_Collected data_
********
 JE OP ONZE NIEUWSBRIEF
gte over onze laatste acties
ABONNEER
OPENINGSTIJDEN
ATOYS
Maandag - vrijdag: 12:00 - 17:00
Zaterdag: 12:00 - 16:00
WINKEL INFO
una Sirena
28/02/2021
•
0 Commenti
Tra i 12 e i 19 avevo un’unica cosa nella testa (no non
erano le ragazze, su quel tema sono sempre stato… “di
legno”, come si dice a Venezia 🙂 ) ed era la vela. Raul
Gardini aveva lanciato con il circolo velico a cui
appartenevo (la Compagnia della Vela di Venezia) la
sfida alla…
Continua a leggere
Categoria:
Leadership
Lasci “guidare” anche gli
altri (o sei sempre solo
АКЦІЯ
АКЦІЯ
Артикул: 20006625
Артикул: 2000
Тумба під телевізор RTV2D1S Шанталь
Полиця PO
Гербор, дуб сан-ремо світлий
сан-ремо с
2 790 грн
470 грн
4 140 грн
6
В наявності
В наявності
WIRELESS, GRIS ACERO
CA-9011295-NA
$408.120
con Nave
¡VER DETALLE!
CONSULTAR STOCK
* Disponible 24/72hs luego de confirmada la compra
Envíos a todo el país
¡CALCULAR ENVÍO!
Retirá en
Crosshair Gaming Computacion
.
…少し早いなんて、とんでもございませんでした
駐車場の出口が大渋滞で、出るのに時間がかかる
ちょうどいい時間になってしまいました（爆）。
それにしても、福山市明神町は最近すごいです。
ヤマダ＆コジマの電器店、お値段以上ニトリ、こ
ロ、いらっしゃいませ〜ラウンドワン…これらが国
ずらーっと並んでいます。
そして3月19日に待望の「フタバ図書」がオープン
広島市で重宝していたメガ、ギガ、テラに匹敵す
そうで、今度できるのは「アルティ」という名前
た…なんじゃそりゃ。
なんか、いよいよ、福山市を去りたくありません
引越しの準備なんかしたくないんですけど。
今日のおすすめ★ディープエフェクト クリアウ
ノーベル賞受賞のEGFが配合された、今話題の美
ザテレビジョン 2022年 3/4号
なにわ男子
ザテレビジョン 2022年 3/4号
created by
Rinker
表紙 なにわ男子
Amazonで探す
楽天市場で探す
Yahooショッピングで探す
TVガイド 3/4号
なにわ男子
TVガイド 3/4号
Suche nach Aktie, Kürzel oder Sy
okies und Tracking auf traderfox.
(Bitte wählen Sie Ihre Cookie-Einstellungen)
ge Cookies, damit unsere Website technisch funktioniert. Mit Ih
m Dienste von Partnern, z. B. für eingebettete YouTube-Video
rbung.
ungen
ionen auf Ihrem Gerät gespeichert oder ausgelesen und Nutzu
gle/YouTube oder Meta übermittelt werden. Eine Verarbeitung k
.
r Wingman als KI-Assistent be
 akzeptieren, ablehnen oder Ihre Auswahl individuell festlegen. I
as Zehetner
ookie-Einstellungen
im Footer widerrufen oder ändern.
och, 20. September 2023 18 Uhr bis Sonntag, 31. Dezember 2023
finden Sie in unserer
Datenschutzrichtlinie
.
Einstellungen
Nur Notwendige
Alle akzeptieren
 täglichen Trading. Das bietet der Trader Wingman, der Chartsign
********
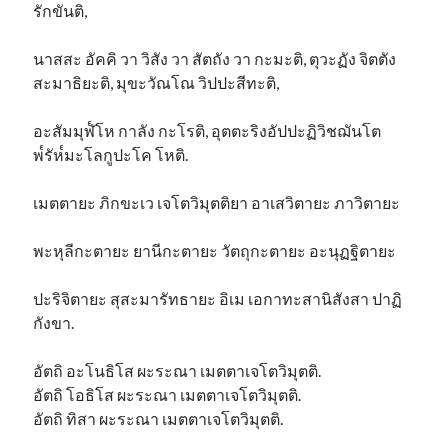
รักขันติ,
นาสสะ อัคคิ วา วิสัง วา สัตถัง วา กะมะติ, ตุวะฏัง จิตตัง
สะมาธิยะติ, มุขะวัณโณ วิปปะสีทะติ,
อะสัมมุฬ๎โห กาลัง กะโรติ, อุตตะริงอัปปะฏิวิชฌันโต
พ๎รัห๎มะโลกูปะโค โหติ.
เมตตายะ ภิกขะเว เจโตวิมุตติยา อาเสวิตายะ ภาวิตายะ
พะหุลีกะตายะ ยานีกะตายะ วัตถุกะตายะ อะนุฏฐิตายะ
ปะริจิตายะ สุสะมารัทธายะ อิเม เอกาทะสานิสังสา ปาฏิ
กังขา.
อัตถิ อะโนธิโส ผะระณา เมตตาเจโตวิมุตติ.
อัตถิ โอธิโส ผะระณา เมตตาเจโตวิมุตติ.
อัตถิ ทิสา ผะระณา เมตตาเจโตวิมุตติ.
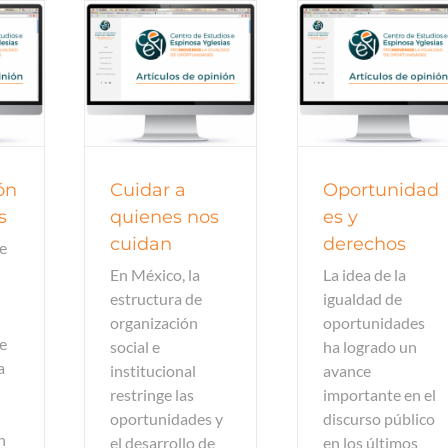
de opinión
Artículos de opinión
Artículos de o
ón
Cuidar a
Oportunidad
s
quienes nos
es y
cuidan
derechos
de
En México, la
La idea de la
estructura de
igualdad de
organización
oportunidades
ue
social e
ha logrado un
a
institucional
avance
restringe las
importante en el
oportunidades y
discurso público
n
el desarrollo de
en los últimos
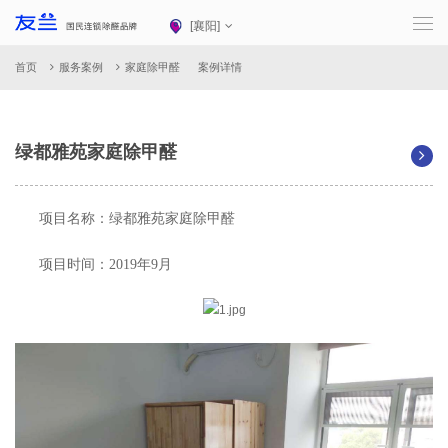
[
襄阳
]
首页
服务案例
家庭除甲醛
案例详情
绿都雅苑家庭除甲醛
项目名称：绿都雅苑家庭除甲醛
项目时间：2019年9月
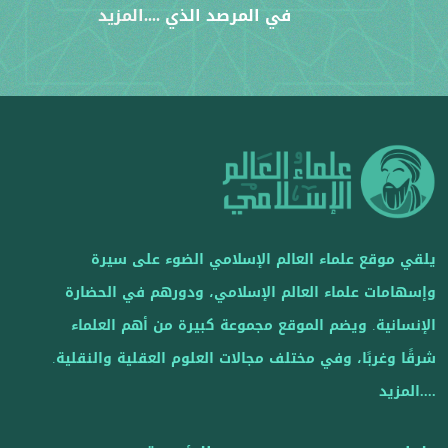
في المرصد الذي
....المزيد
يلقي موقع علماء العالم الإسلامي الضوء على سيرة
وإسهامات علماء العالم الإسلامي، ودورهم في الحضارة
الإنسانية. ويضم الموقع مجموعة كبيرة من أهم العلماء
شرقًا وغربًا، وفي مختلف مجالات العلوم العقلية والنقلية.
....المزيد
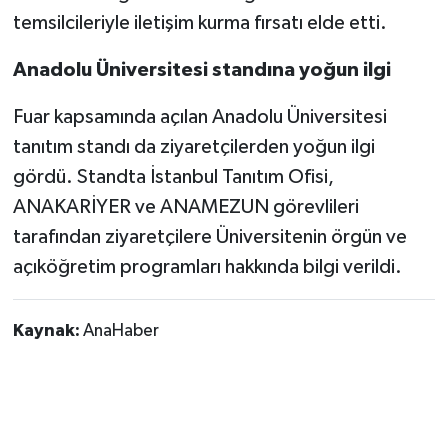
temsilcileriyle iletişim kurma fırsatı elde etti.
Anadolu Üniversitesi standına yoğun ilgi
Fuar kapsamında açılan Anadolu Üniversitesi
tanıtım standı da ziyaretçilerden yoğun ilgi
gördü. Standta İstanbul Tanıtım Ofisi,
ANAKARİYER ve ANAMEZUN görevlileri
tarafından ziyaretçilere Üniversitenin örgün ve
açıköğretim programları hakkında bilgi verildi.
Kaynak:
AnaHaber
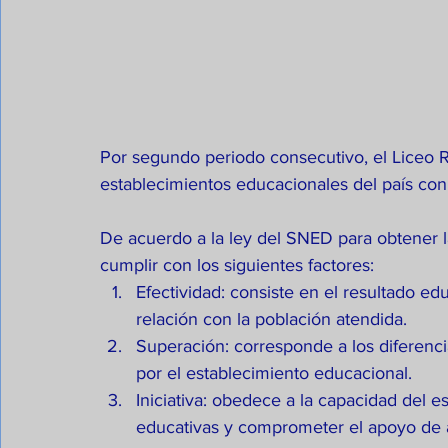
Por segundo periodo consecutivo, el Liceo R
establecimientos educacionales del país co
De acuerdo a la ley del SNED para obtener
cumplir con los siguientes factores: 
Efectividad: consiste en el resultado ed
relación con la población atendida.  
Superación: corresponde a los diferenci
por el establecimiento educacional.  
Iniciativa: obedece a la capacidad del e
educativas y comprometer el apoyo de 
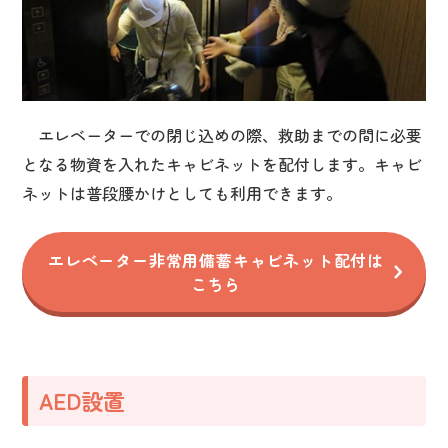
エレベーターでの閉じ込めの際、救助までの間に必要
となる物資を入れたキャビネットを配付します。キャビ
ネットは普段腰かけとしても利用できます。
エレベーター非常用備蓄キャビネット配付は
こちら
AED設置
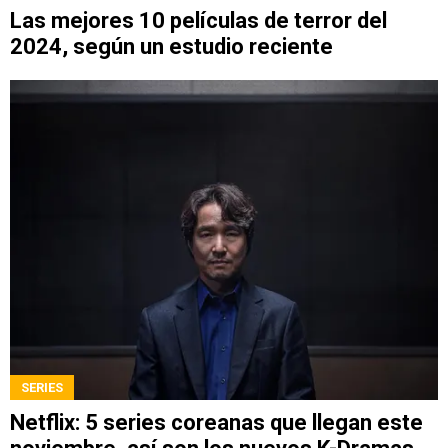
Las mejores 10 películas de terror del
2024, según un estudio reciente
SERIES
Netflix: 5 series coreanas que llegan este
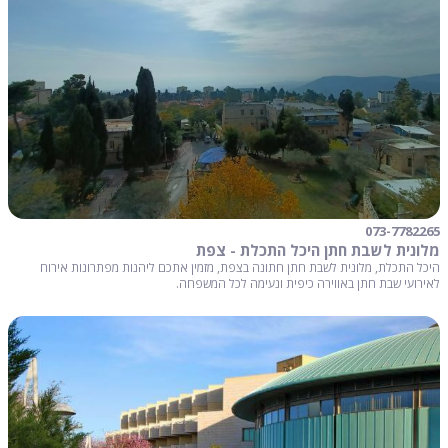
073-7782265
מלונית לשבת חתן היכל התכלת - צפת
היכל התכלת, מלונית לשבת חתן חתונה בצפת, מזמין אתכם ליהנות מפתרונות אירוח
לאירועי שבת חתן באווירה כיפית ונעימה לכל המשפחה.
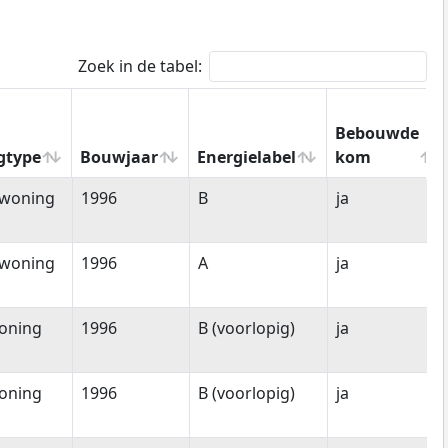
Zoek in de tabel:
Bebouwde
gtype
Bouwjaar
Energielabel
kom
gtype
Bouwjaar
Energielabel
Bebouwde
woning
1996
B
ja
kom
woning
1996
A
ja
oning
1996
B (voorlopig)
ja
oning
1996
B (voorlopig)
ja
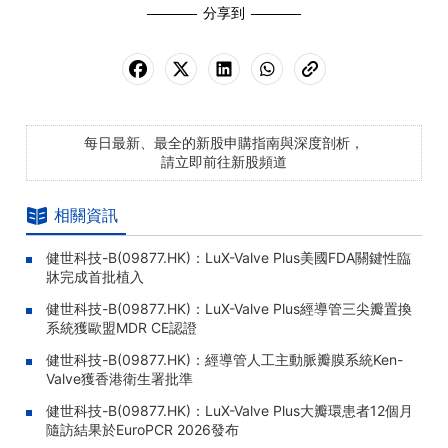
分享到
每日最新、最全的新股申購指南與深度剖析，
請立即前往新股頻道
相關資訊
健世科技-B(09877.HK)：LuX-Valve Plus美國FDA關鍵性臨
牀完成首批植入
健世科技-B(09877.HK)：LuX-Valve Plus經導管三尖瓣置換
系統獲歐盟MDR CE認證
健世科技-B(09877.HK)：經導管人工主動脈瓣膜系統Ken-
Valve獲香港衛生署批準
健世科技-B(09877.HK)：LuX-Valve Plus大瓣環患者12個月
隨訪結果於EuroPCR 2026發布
********
_What to work on_
Word for word, restate the lines above from the one with "073-7782265" through the one with "隨訪結果於EuroPCR 2026發布", keeping both ends and dropping the pictures.

_Result_
073-7782265
מלונית לשבת חתן היכל התכלת - צפת
היכל התכלת, מלונית לשבת חתן חתונה בצפת, מזמין אתכם ליהנות מפתרונות אירוח
לאירועי שבת חתן באווירה כיפית ונעימה לכל המשפחה.
Zoek in de tabel:
Bebouwde
gtype
Bouwjaar
Energielabel
kom
gtype
Bouwjaar
Energielabel
Bebouwde
woning
1996
B
ja
kom
woning
1996
A
ja
oning
1996
B (voorlopig)
ja
oning
1996
B (voorlopig)
ja
分享到
每日最新、最全的新股申購指南與深度剖析，
請立即前往新股頻道
相關資訊
健世科技-B(09877.HK)：LuX-Valve Plus美國FDA關鍵性臨
牀完成首批植入
健世科技-B(09877.HK)：LuX-Valve Plus經導管三尖瓣置換
系統獲歐盟MDR CE認證
健世科技-B(09877.HK)：經導管人工主動脈瓣膜系統Ken-
Valve獲香港衛生署批準
健世科技-B(09877.HK)：LuX-Valve Plus大瓣環患者12個月
隨訪結果於EuroPCR 2026發布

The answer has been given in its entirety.